Just to be clear, I’m not just writing this blog to enclose a picture of Katie Price for gratuitous hits to the site. After all, they’d all bounce anyway (the traffic that is), and google wouldn’t like that.
This blog is vaguely connected, honest, bear with me. It begins with the central assertion that I don’t think this looks like Katie Price at all (double name mention, triple traffic points). In fact, when I saw this ad fleetingly on a poster at a train station as the train pulled through, I was intrigued by what it was about (which I wouldn’t have been if I’d known it was about Katie Price, sorry Katie – blimey reckon we must have hit top page rank by now).

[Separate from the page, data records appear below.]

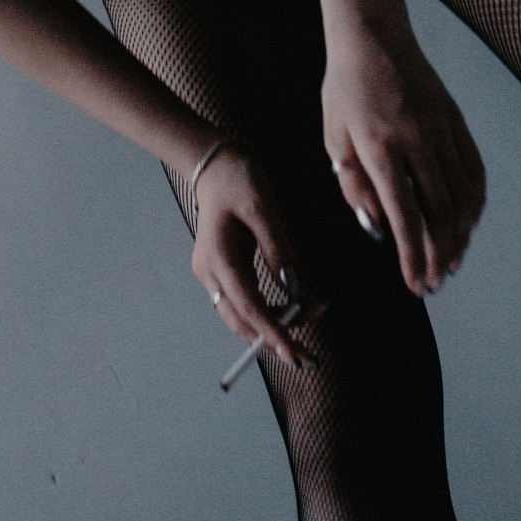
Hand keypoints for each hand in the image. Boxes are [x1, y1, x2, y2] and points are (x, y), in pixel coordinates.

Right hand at [189, 146, 309, 367]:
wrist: (215, 165)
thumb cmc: (238, 179)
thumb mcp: (262, 206)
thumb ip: (278, 248)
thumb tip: (294, 288)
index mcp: (218, 257)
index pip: (248, 307)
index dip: (272, 333)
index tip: (294, 355)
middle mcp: (209, 273)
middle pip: (241, 322)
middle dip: (275, 339)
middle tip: (310, 354)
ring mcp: (212, 274)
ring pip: (242, 317)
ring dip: (273, 326)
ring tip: (311, 315)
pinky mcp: (222, 271)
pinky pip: (244, 302)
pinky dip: (268, 311)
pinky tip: (292, 306)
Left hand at [324, 24, 484, 294]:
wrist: (374, 36)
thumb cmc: (346, 89)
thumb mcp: (334, 137)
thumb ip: (354, 186)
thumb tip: (378, 228)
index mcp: (379, 147)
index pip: (403, 215)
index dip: (412, 256)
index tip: (417, 285)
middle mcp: (416, 139)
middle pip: (438, 211)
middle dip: (439, 254)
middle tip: (437, 282)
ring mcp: (441, 127)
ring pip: (461, 194)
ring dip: (460, 235)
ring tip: (453, 261)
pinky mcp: (456, 119)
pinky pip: (474, 168)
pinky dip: (475, 201)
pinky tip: (468, 223)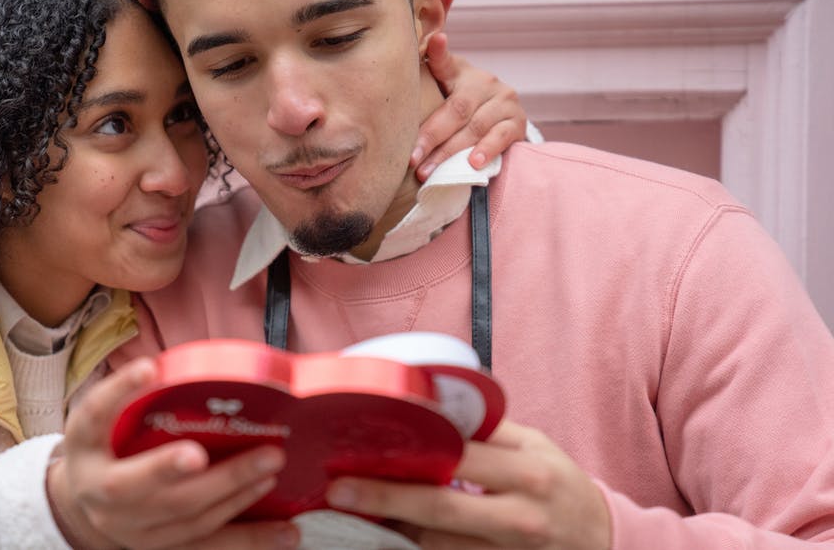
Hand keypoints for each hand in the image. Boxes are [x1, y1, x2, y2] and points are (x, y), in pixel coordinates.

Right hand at [49, 358, 300, 549]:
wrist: (86, 505)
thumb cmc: (105, 447)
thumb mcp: (104, 418)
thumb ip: (133, 394)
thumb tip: (179, 361)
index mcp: (84, 448)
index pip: (95, 415)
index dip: (119, 391)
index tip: (149, 368)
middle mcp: (101, 493)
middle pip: (138, 484)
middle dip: (181, 464)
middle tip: (224, 440)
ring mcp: (133, 529)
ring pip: (184, 515)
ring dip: (232, 490)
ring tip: (269, 464)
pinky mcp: (163, 547)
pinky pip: (210, 546)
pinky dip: (252, 540)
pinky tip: (288, 532)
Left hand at [325, 421, 610, 549]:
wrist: (602, 542)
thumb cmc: (559, 485)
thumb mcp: (535, 447)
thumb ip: (487, 432)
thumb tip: (431, 405)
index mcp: (527, 471)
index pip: (459, 456)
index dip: (410, 449)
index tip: (365, 443)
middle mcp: (519, 514)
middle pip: (440, 507)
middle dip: (385, 497)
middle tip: (339, 490)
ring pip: (437, 544)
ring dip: (392, 527)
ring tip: (353, 510)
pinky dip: (415, 548)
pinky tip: (389, 533)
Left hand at [411, 34, 528, 180]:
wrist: (500, 118)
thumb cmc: (460, 106)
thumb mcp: (443, 91)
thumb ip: (426, 83)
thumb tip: (407, 61)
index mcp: (461, 72)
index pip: (447, 62)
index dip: (440, 52)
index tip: (437, 40)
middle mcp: (485, 83)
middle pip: (456, 110)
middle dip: (431, 137)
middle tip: (411, 159)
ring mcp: (504, 102)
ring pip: (475, 128)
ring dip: (450, 152)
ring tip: (429, 171)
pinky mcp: (517, 122)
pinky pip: (500, 138)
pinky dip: (486, 150)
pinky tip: (472, 164)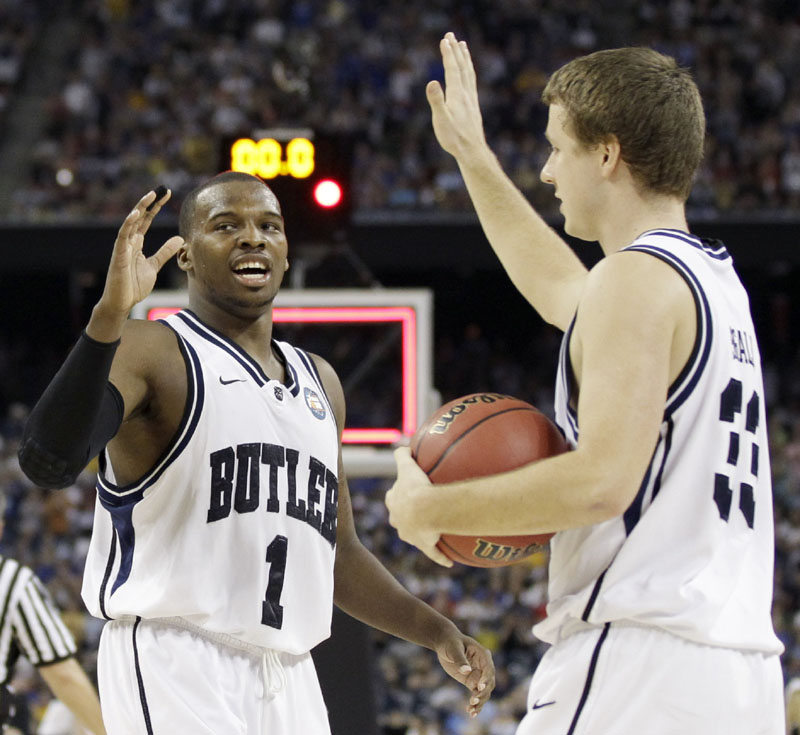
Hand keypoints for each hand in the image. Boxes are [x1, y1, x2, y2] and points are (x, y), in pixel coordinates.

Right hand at [89, 188, 183, 339]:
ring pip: (131, 223)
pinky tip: (135, 215)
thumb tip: (180, 239)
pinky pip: (122, 237)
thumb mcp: (154, 266)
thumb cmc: (134, 284)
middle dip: (150, 202)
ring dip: (140, 208)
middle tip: (162, 189)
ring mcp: (123, 247)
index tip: (167, 193)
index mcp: (137, 242)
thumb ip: (165, 252)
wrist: (122, 303)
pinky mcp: (118, 256)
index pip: (147, 219)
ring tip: (150, 195)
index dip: (156, 206)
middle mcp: (129, 241)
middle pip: (140, 216)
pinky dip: (128, 225)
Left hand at [386, 447, 451, 566]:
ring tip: (432, 535)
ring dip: (423, 536)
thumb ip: (403, 454)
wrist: (424, 511)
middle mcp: (400, 522)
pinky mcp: (425, 545)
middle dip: (406, 517)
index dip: (398, 495)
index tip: (405, 492)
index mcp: (395, 504)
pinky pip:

I thought it looked like it might be a good drama or something. Anyway, as I pulled out of the station and with nothing better to do and trusty iphone in hand, I googled the only thing I could remember about the ad, which was the tag line - ‘The Morning after the life before’. Intriguing I thought. Not a dickey bird. No picture, no microsite, no direction to a landing page.
Sky Living (Sky TV mark you, not just any old brand), hadn’t decided to own the tag line, online, if you get my meaning, either by buying the phrase or doing enough to own it organically (which probably wouldn’t have taken much). A few weeks on and I can see the ad rising up the rankings coutesy of Youtube, but there’s still someone’s blog sitting at the top of the google search, probably wondering why their site is getting flooded, and Sky are still nowhere.

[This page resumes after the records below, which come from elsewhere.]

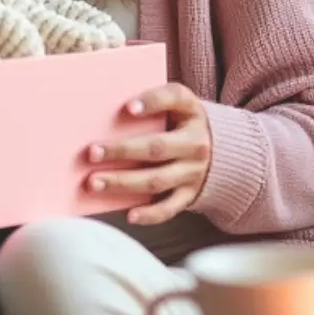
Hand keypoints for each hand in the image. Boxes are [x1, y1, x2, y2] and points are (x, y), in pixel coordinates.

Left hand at [85, 84, 212, 226]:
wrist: (222, 150)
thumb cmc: (180, 122)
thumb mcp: (175, 106)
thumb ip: (148, 104)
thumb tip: (101, 113)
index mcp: (190, 110)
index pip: (174, 99)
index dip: (151, 102)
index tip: (127, 107)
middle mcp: (195, 142)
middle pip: (156, 147)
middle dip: (121, 151)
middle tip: (91, 153)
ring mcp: (194, 171)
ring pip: (156, 179)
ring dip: (123, 182)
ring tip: (94, 183)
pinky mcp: (190, 194)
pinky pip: (169, 207)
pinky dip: (150, 214)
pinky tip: (129, 215)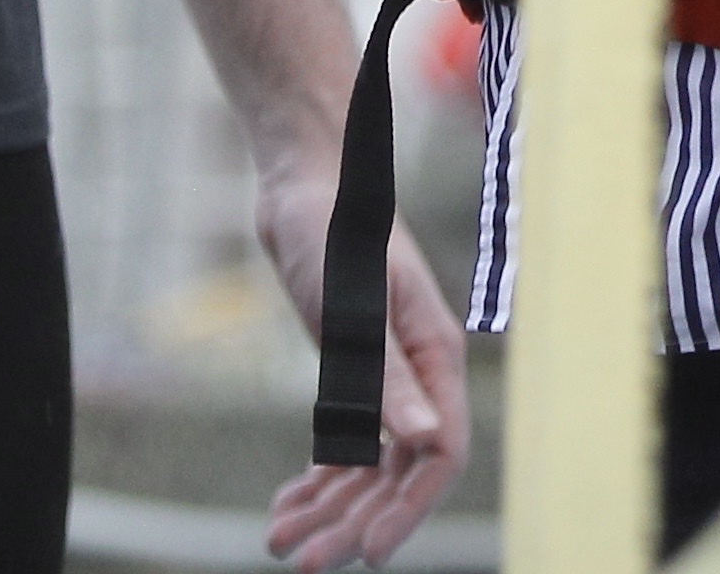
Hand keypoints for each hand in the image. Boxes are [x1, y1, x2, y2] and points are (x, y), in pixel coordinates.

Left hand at [252, 153, 466, 567]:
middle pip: (399, 474)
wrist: (304, 183)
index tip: (367, 552)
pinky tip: (286, 504)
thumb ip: (387, 375)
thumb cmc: (334, 231)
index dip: (409, 510)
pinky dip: (319, 478)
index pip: (439, 456)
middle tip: (305, 563)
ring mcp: (386, 378)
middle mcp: (418, 377)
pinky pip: (346, 442)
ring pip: (368, 466)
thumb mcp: (352, 305)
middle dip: (355, 522)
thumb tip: (425, 444)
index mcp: (434, 360)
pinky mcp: (353, 372)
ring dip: (330, 509)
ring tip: (280, 543)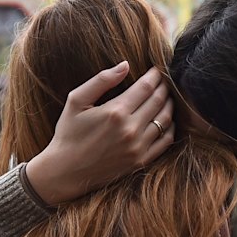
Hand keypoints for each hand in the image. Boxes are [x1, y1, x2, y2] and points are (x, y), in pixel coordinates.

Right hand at [26, 62, 173, 204]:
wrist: (65, 171)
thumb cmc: (69, 133)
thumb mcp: (76, 101)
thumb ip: (101, 80)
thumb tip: (125, 65)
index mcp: (115, 112)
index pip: (146, 87)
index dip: (155, 75)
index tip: (156, 69)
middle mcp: (130, 129)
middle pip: (159, 101)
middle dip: (163, 87)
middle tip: (164, 80)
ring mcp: (138, 147)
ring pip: (165, 119)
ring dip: (169, 104)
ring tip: (166, 96)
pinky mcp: (141, 161)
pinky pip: (165, 141)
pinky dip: (170, 127)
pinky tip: (166, 119)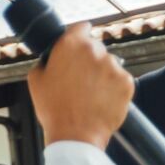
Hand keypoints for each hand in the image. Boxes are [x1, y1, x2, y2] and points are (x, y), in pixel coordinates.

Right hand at [28, 22, 134, 150]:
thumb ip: (45, 60)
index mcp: (71, 44)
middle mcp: (95, 50)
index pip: (81, 27)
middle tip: (82, 80)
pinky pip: (121, 80)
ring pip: (110, 64)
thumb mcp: (36, 79)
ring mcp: (114, 66)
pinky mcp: (127, 82)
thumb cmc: (54, 110)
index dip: (79, 37)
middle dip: (90, 59)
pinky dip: (115, 88)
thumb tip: (52, 58)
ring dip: (103, 74)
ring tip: (92, 94)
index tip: (79, 44)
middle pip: (96, 47)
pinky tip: (103, 100)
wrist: (75, 136)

Having pondered this for a while, I wondered how much effort big brands were making to own the tag lines that they were hammering into people’s heads via huge brand campaigns every day. With a few moments and an open browser, I found this:
‘I’m lovin’ it’ – Macdonalds is listed 8th in the rankings. I found the ad write-up on Wikipedia first, and was ushered into a Justin Timberlake video.

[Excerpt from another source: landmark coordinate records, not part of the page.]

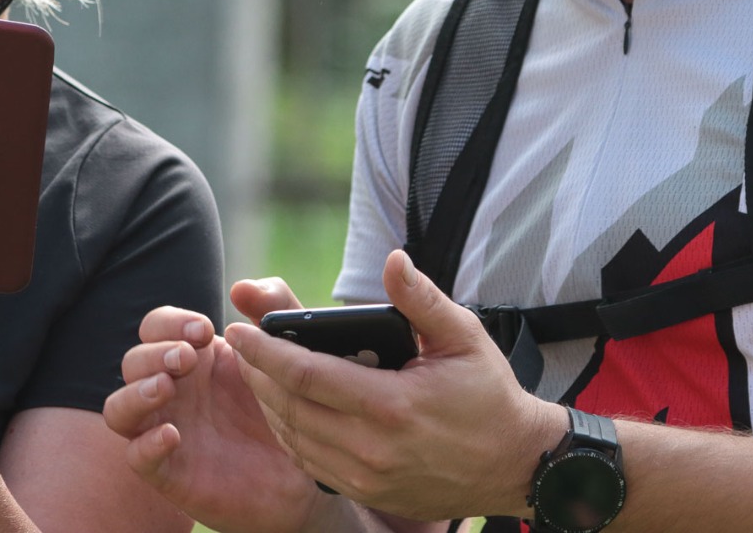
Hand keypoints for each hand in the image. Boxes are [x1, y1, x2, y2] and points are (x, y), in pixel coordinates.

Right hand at [104, 280, 339, 532]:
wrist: (306, 473)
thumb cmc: (288, 408)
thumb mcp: (290, 350)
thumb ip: (276, 308)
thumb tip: (242, 287)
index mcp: (193, 357)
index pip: (156, 326)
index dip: (170, 322)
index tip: (203, 330)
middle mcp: (172, 391)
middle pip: (133, 361)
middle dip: (155, 353)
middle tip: (187, 359)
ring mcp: (166, 429)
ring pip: (117, 407)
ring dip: (135, 393)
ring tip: (165, 388)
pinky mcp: (169, 472)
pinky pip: (135, 456)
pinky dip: (145, 444)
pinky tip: (172, 436)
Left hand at [226, 251, 564, 522]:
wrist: (515, 464)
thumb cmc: (489, 395)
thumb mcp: (463, 337)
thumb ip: (421, 299)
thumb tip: (393, 260)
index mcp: (391, 405)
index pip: (307, 376)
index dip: (265, 352)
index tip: (237, 330)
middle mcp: (372, 448)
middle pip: (289, 408)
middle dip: (256, 373)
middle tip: (239, 344)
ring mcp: (367, 477)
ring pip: (294, 438)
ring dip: (267, 403)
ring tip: (254, 370)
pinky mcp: (368, 493)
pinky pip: (310, 462)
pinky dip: (289, 432)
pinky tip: (282, 407)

‘Vorsprung Durch Technik’ – Audi came 6th. I had to learn that Del Boy used the term in ‘Only Fools and Horses’ and that Audi had an 8 year battle to use the trademark before I got anywhere near the brand.
‘See what you can do’ – O2. See what you can find. I had to go back to the O2 homepage to make sure O2 were still trading.
‘Make a house a home’ – Homebase were beaten in second place by, wait for it, Tommy Walsh’s expert DIY tips, but at least they made second.
‘Ideas for life’ – Panasonic have to bow for top spot in favour of 32keys.com who entice you with the slogan ‘be happy and enjoy life’.
‘Here come the girls’ – Alright not a tag line, but instantly recognisable. Boots don’t make it onto the first page of google, beaten hollow by the Sugababes, now there’s a case study in marketing.
Ok, that’s enough, you get the point. Well done, by the way to Tescos (‘Every little Helps’) and Lloyds TSB (‘For the Journey’) who darn well own their tag lines and then some.
My laboured point is this. Marketers love to talk about lines. You can be above them or below them, on them or off them, or even tag them. Consumers might want to get rid of lines around their eyes, but when it comes to marketing they have no concept of lines. All channels are fair game, all the time. The fact that brand messages are often owned by a different internal department to search engine marketing is a complete irrelevance.
The message is simple, if brand marketers want to maximise the potential of their eyeballs, all channels need to be joined up and ready to go when the first media of a new campaign hits.
By the way, did I mention that this blog is about Katie Price?